[Twisted-Python] Consistent interfaces to asynchronous partially-available services using Deferreds and state machines (was Re: Another approach to allowing __init__ to work with Deferreds)
glyph at divmod.com
glyph at divmod.com
Tue May 12 01:50:20 MDT 2009
On 11 May, 04:19 pm, terry.jones at gmail.com wrote:
>I posted to this list back in Nov 2008 with subject:
>A Python metaclass for Twisted allowing __init__ to return a Deferred
Let me try rephrasing your use-case here, for two reasons: one, I want
to make sure I fully understand it, and two, I feel like the language
this is couched in (hacks about __init__ and Deferreds and
metaclass/mixin/decorator [ab]use) are detracting from the real core
use-case here. I think I've experienced the problem you're experiencing
a number of times, I've just never tried to solve it the way you're
describing :).
You have a utility object which you want to create immediately and make
immediately available to various pieces of calling code. However, an
instance of this class represents a shared interface to an external,
asynchronous resource, to which you must establish a connection, and so
you don't immediately have a connection when the class is created.
However, you want to contain all this complexity behind a nice facade,
and tell all the callers "just call these (Deferred-returning) methods
and you will get sensible results no matter what state the connection is
in".
If my assessment of your use-case is flawed, please say so - but
regardless, I think the problem I'm describing is a pretty common one in
the Twisted universe. I'm going to write up some thoughts and critique
your approach in that context even if I might not be responding to your
requirements exactly, since I think it will possibly be helpful to
others anyway.
To skip ahead to the end: the answer is that you want a state-machine.

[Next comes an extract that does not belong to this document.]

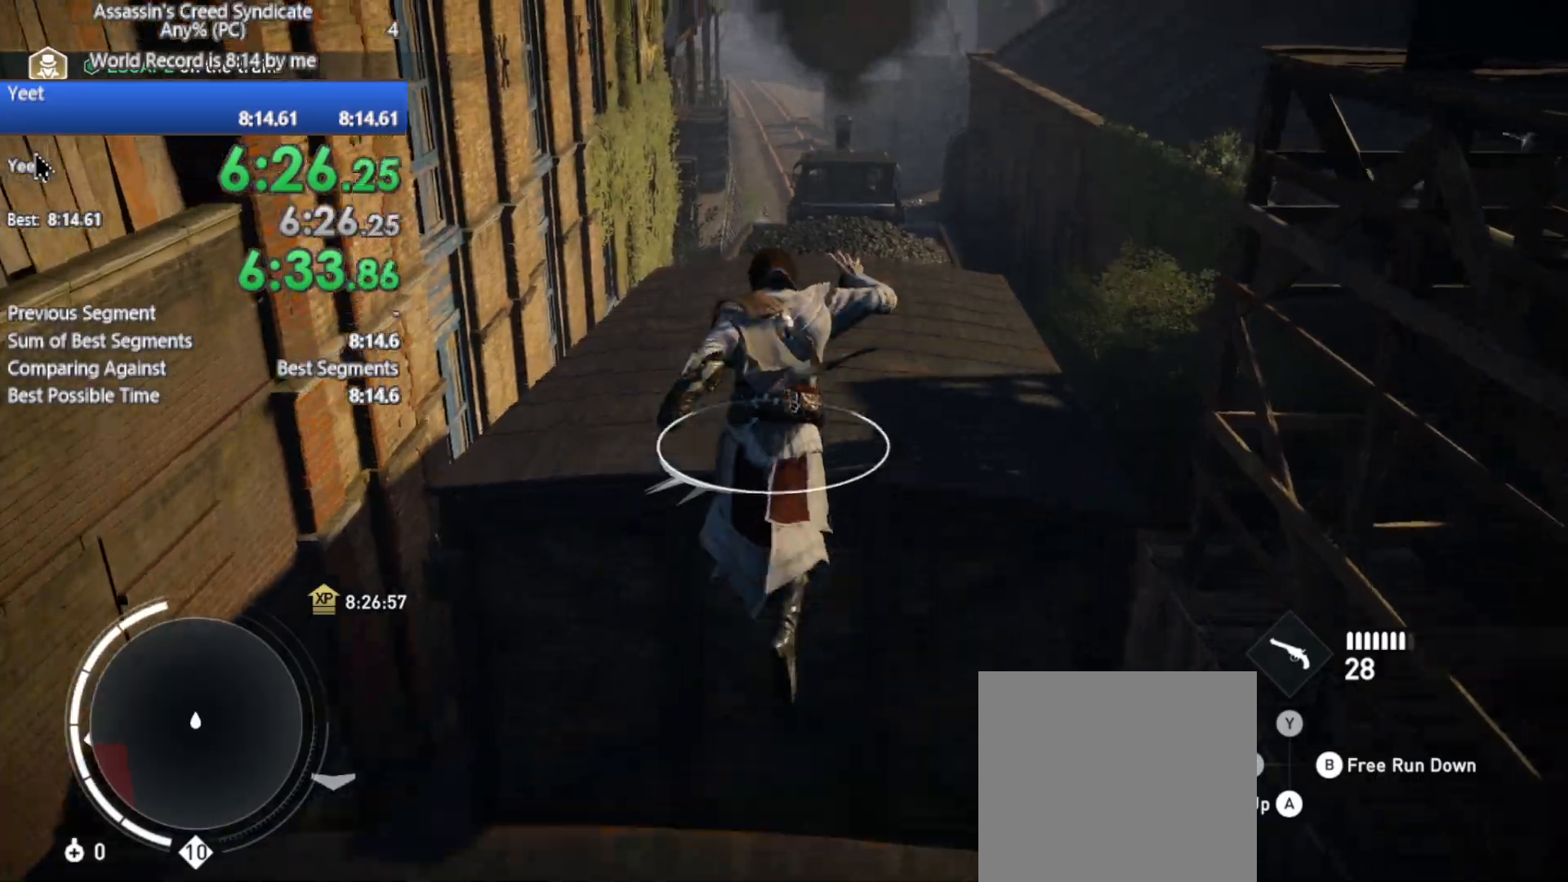
{"buttons": ["R2"], "left_stick": "up", "right_stick": "center", "events": []}
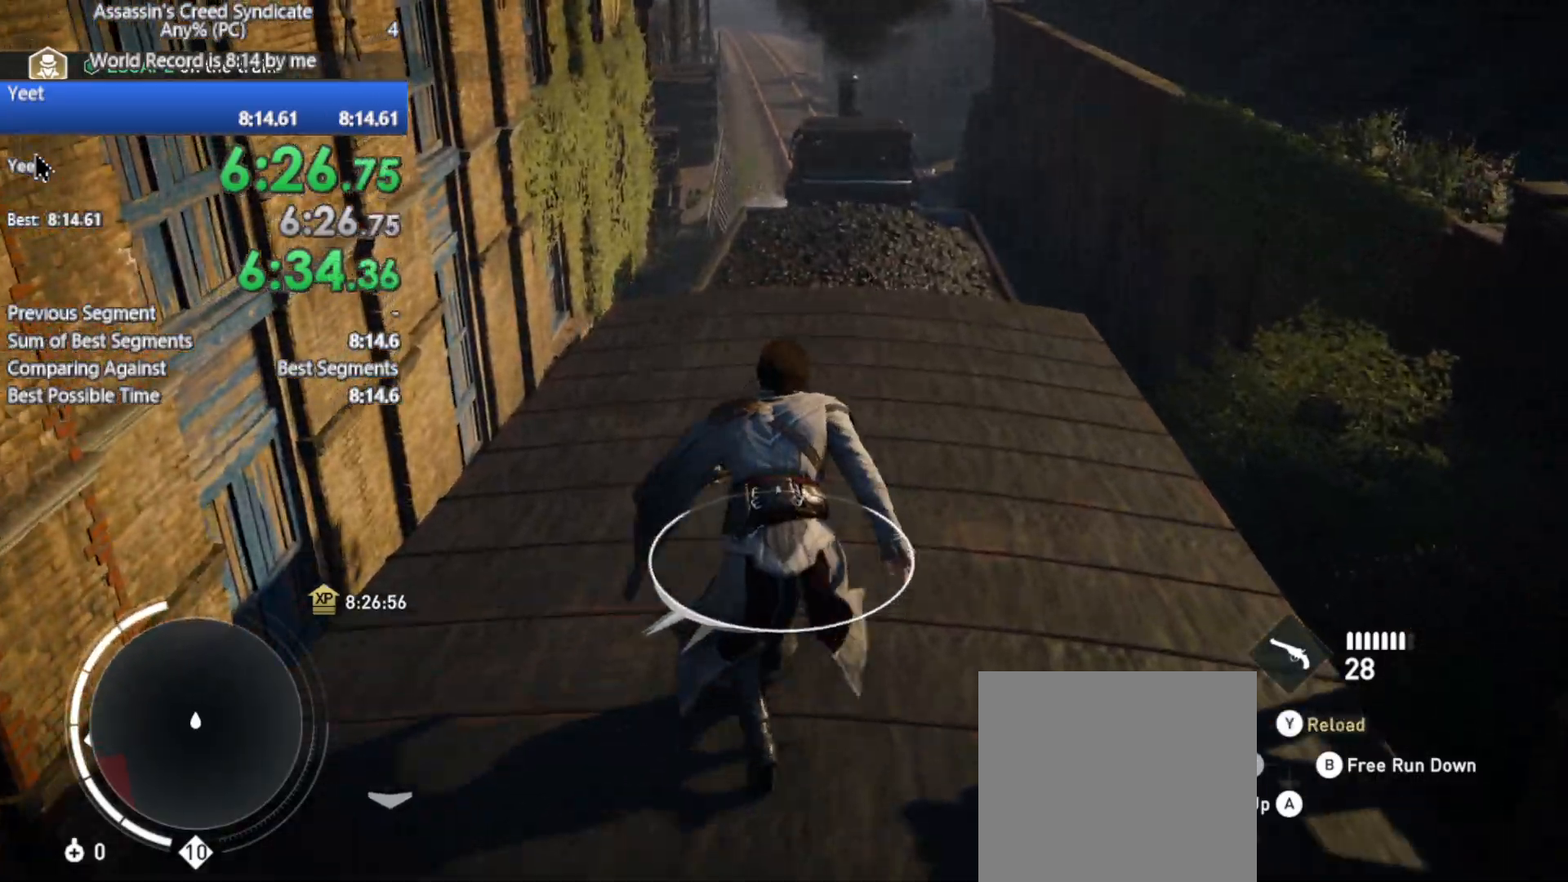
{"buttons": ["R2"], "left_stick": "up", "right_stick": "center", "events": []}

And it is quite sad to me that Twisted doesn't have a nice, standard,
full-featured state-machine class that we use for everything like this,
because members of the Twisted team have implemented at least half a
dozen of these, probably a lot more, in various applications. I am like
90% sure that there's a ticket in the tracker for this, but I couldn't
find it by searching around a bit. I hope exarkun or jml or radix will
have a better memory of this than I do.
>The various approaches we took back then all boiled down to waiting for
>a
>deferred to fire before the class instance was fully ready to use. When
>that happened, you had your instance and could call its methods.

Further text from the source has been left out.